In this section, we provide a constant pseudo-regret result that translates the uniform convergence of the confidence intervals to the expected sub-optimality gaps. We start by providing a sufficient condition that makes a deterministic policy optimal.

\begin{lemma}\label{lemma:identify_optimal_policy}
    Let \(\pi\) be any deterministic policy. Whenever,
    \[
        \mathbb{E}_{(s,a)\sim d_{\mathcal{P}^{\star}, h}^{\pi}}[\Delta_{h}(s,a)] < d_{\textnormal{min}}^{\star}\Delta_{\textnormal{min}}
    \]
    holds for all \(h\in[H]\) simultaneously, there exists an optimal policy \(\tilde{\pi}^{\star}\in\Pi^{\star}\), such that, for all \(h\in[H]\),
    \[d_{\mathcal{P}^{\star},h}^{\tilde{\pi}^{\star}} \equiv d_{\mathcal{P}^{\star},h}^{\pi}.\]
    
\end{lemma}
\begin{proof}
We give a proof by induction. For \(h=1\) we have,
    \begin{align*}
         \mathbb{E}_{(s,a)\sim d_{\mathcal{P}^{\star}, 1}^{\pi}}[\Delta_{1}(s,a)] &= \mathbb{E}_{s \sim d_{1}}[\Delta_{1}(s,\pi_{1}(s))] \\
        &= \sum_{s\in\mathcal{S}}d_{1}(s)\Delta_{1}(s, \pi_{1}(s)) \\
        &\geq d_{\textnormal{min}}^{\star}\sum_{s:d_{1}(s)>0}\Delta_{1}(s, \pi_{1}(s))
    \end{align*}
    Hence, for all \(s\in\mathcal{S}\) such that \(d_{1}(s)>0\),
    \begin{align*}
        \Delta_{1}(s, \pi_{1}(s)) < \Delta_{\textnormal{min}},
    \end{align*}
    and therefore, \(\pi_1(s)\in\Pi_{1}^{\star}(s)\) for all \(s\in\mathcal{S}\) such that \(d_{1}(s)>0\).

STORED DATA ::
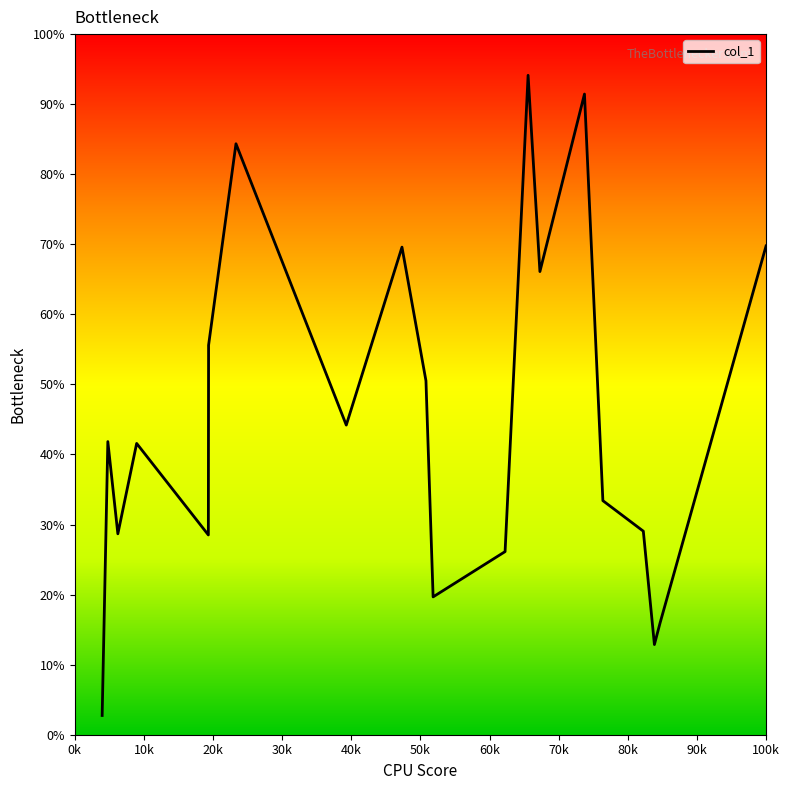

What is the difference between the maximum and minimum values?

91.4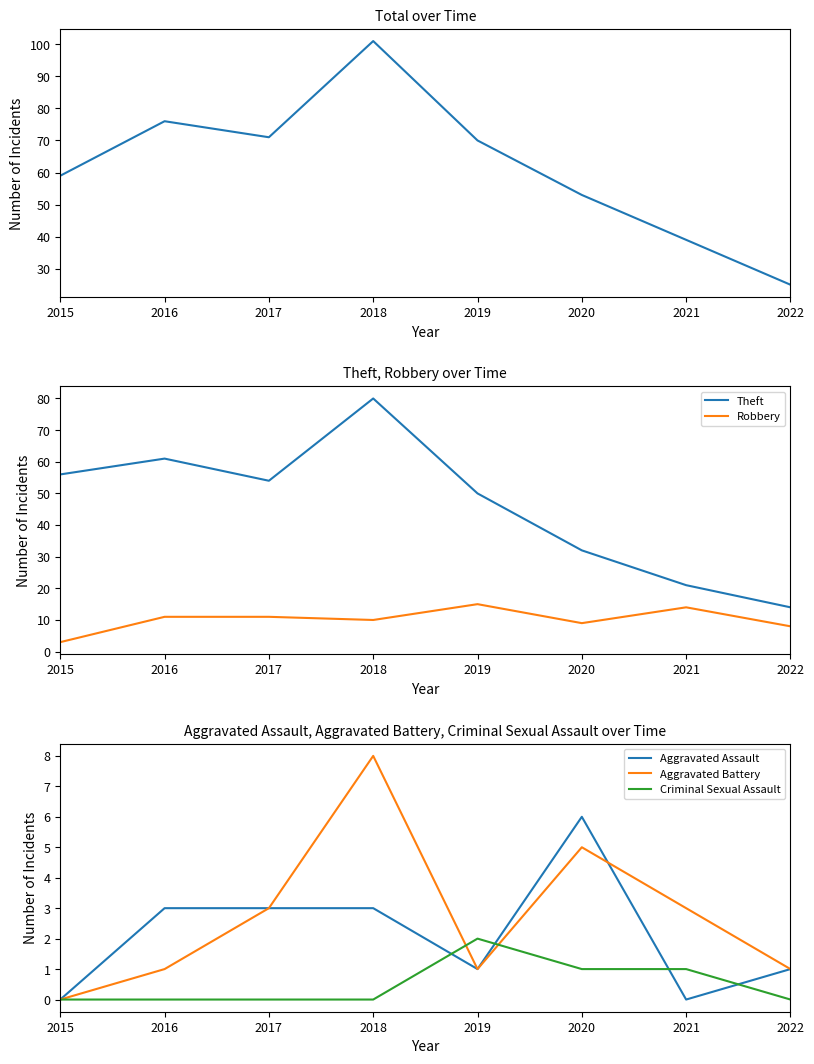

At which category is the sum across all series the highest?

2018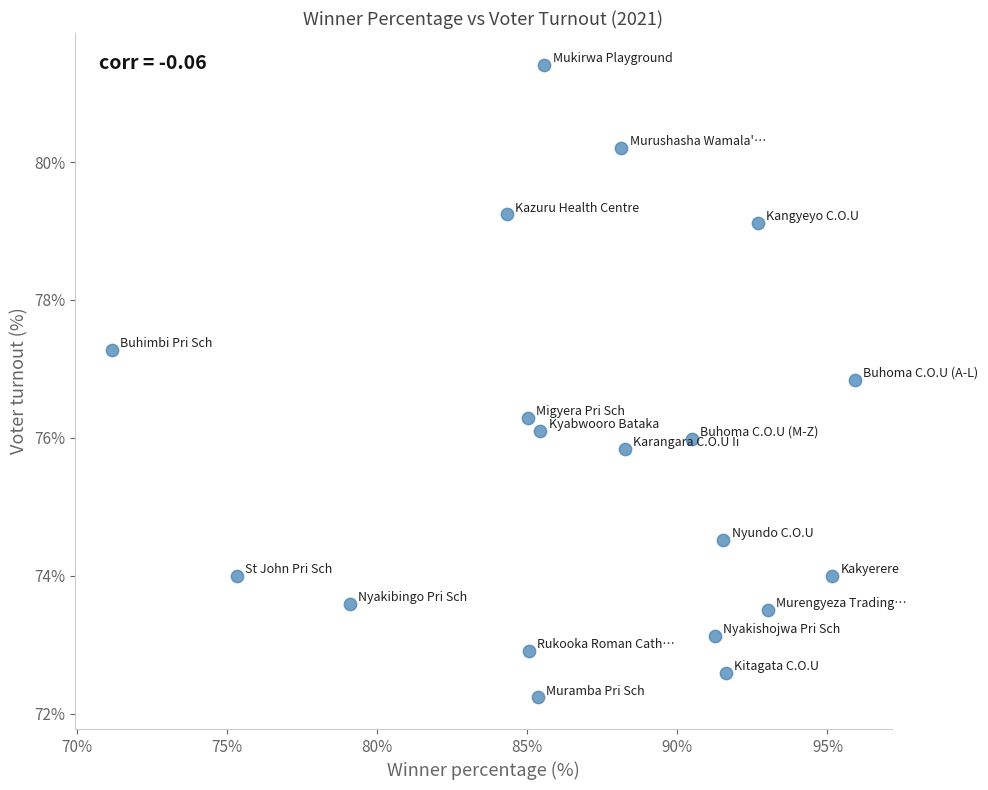

What is the range of Y values (max minus min)?

9.2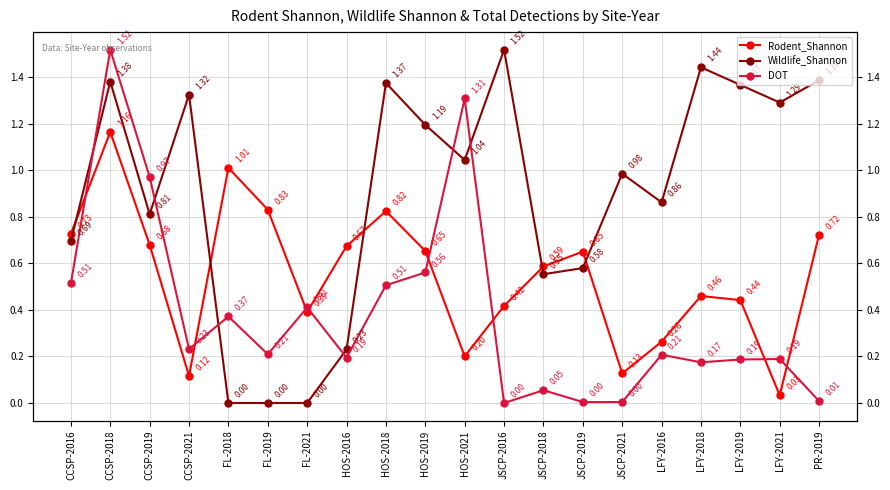

Count the number of data series in this chart.

3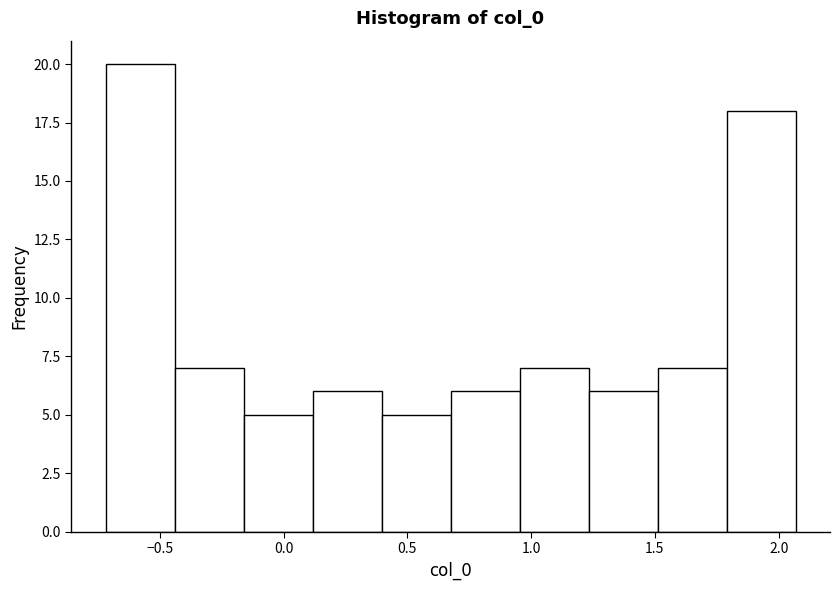

Which range on the x-axis has the tallest bar?

-0.70 to -0.45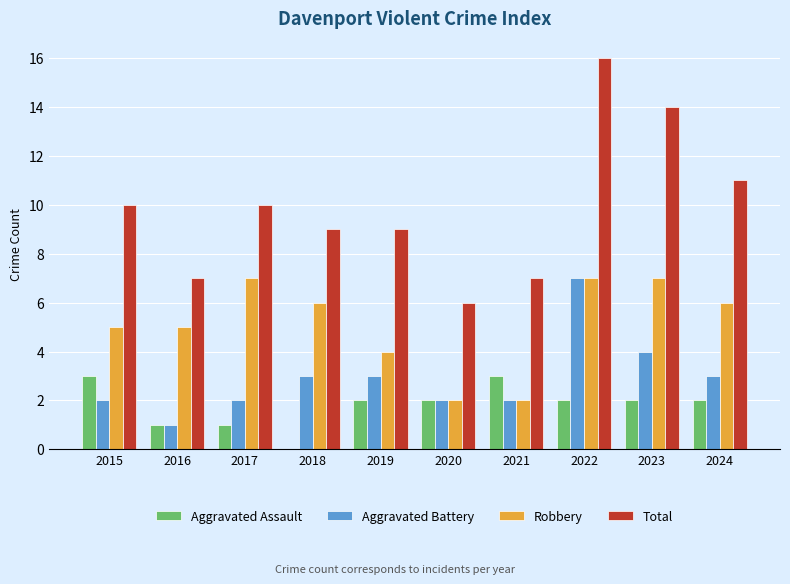

Between 2020 and 2024, which series saw the biggest shift?

Total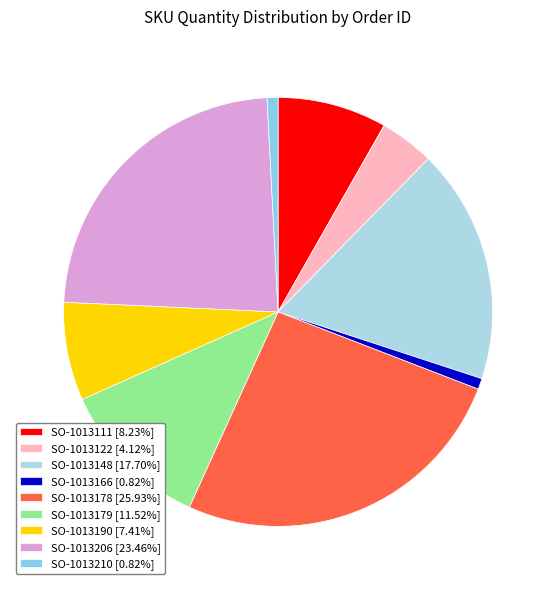

What percentage is the SO-1013166 slice, to the nearest percent?

1%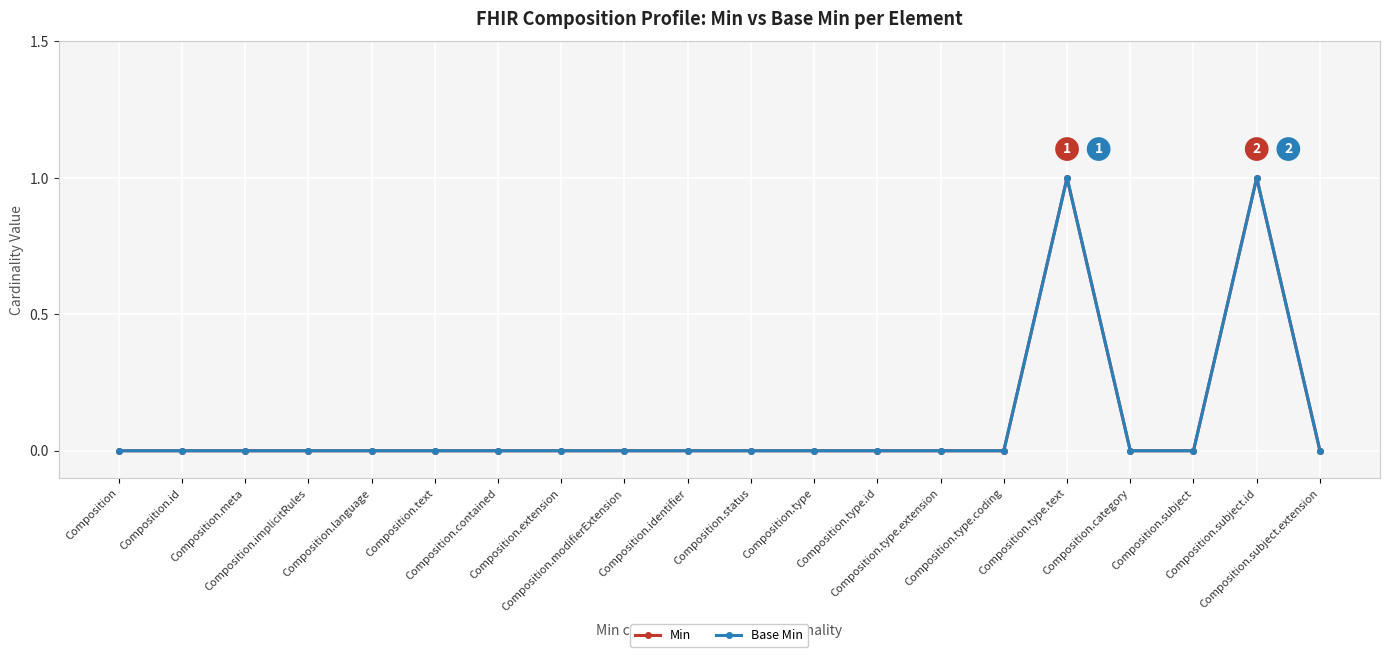

Reading left to right, extract all data points from this chart.

Min: Composition=0	Composition.id=0	Composition.meta=0	Composition.implicitRules=0	Composition.language=0	Composition.text=0	Composition.contained=0	Composition.extension=0	Composition.modifierExtension=0	Composition.identifier=0	Composition.status=0	Composition.type=0	Composition.type.id=0	Composition.type.extension=0	Composition.type.coding=0	Composition.type.text=1	Composition.category=0	Composition.subject=0	Composition.subject.id=1	Composition.subject.extension=0
Base Min: Composition=0	Composition.id=0	Composition.meta=0	Composition.implicitRules=0	Composition.language=0	Composition.text=0	Composition.contained=0	Composition.extension=0	Composition.modifierExtension=0	Composition.identifier=0	Composition.status=0	Composition.type=0	Composition.type.id=0	Composition.type.extension=0	Composition.type.coding=0	Composition.type.text=1	Composition.category=0	Composition.subject=0	Composition.subject.id=1	Composition.subject.extension=0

WORK INSTRUCTIONS ::
(A) In the section on pseudo-regret, copy out word for word the part between "In this section, we" and "deterministic policy optimal.", inclusive.
(B) Condense the paragraph of the section on pseudo-regret that begins "In this section, we provide" into a shorter version that keeps its main facts.

EXERCISE ANSWERS ::
(A)
In this section, we provide a constant pseudo-regret result that translates the uniform convergence of the confidence intervals to the expected sub-optimality gaps. We start by providing a sufficient condition that makes a deterministic policy optimal.

(B) The section gives a constant pseudo-regret result that turns uniform convergence of the confidence intervals into expected sub-optimality gaps. It first gives a sufficient condition for a deterministic policy to be optimal.